A garbage clean up on Port Alberni shores.

Photo Credit: Ocean Friendly Port Alberni

Garbage Spill From A Year Ago Still Washing Up On Our Shores

It's not like freighters are going to stop passing by our coasts

Urinal mats and unicorns are still washing up on our beaches

Inflatable toys, vacuum cleaner parts, vats of toxic chemicals, bike helmets, coolers, and urinal mats.

This list isn’t a surprise memory test.

It’s just a small sample of what got tossed into our coastal waters after the Zim Kingston freighter spilled part of its load.

“It was horrific. Just seeing fridges on the beach, and Styrofoam broken apart absolutely everywhere, and plastic everywhere,” Jill Laviolette, co-founder of the environmental group Epic Exeo told Canadian Press.

She says what she saw in the early days of the cleanup “shook me to my core.”

Now, over a year following the spill, we’ve recovered only four of the over 100 shipping containers that were thrown into the sea.

The mess is far from cleaned up. Why not? Because items that got strewn from their containers continue to wash ashore all the time.

While groups like Ocean Friendly Port Alberni do a great job of trying to clean up the steady flow of garbage, they can’t address the future. With the amount of freight that passes by our coasts every day, more spills are basically a guarantee.

A recent House of Commons standing committee report warned of ongoing risks.

“The federal government, provinces, and coastal communities are currently not operationally prepared to effectively manage marine cargo container spills,” the report published in October concludes.

It made 29 recommendations for improvements.

Alys Hoyland is with the Surfrider Foundation’s Pacific Rim chapter in Tofino. She told the Canadian Press that similar spills, including 35 containers from the Hanjin Seattle freighter in 2016, didn’t really change policy.
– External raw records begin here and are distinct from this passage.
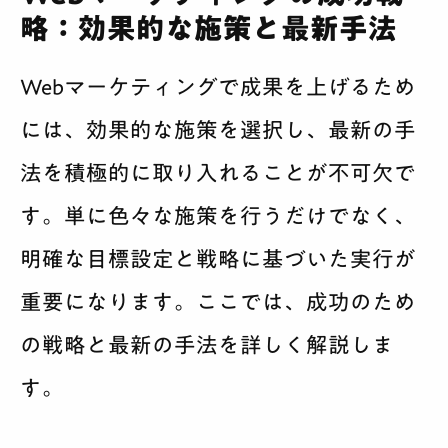
略：効果的な施策と最新手法
Webマーケティングで成果を上げるため
には、効果的な施策を選択し、最新の手
法を積極的に取り入れることが不可欠で
す。単に色々な施策を行うだけでなく、
明確な目標設定と戦略に基づいた実行が
重要になります。ここでは、成功のため
の戦略と最新の手法を詳しく解説しま
す。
“There’s no formalized mechanism for responding to [spills] in a timely and efficient way, and because of that, the spill was worse than it potentially could have been.”

So basically because we have no plan, bad things like freighter spills get worse.

“What we were seeing was a lot of stuff hit the beach, but then it stayed there for a week (or) 10 days before anybody was asked to clean it up. This meant that at every high tide, these items were being pulled back out into the ocean.”

This damages our environment beyond just making the beach look bad.

During the Kingston spill, two containers went overboard that contained the hazardous chemicals potassium amyl xanthate and thiourea dioxide.

Those containers were never found. They’re either still bobbing around or they’re at the bottom of the ocean somewhere. Are they leaking? No one knows.

But the amount of plastic that went into the water is also hazardous.

It pollutes the environment and the food chain or injures animals before ending up on a beach.

“We see more animals that are suffering because their stomachs are full of plastic,” Laviolette said.

“We have to change our mentality, we have to change our thinking … The ocean is not an infinite resource. It is dying because of our choices.”

The committee recommended that Canada establish a joint spill response task force “to respond to cargo container spills in a timely manner.”

It also stated that shipping companies should be required to publicly release all details of what they were carrying when there is a spill. Right now, they don’t really have to do that.

The committee also recommended allowing legal suits to be taken up years after a spill “given the potential long-term environmental impact affecting communities.”

It also says we need more knowledge about how factors like coastlines, weather, and currents create areas where garbage is more likely to settle.

“Understanding the problem in order to address it upstream is fundamentally what we need here,” said Hoyland.

These are all initiatives that advocates have been seeking for years.

Laviolette said she’s hopeful change is coming, but pressure needs to be kept up.

“We now know the findings, it’s now time for action. The longer that we sit, the sicker that our oceans are going to get.”

Until more action is taken, garbage will just keep washing up.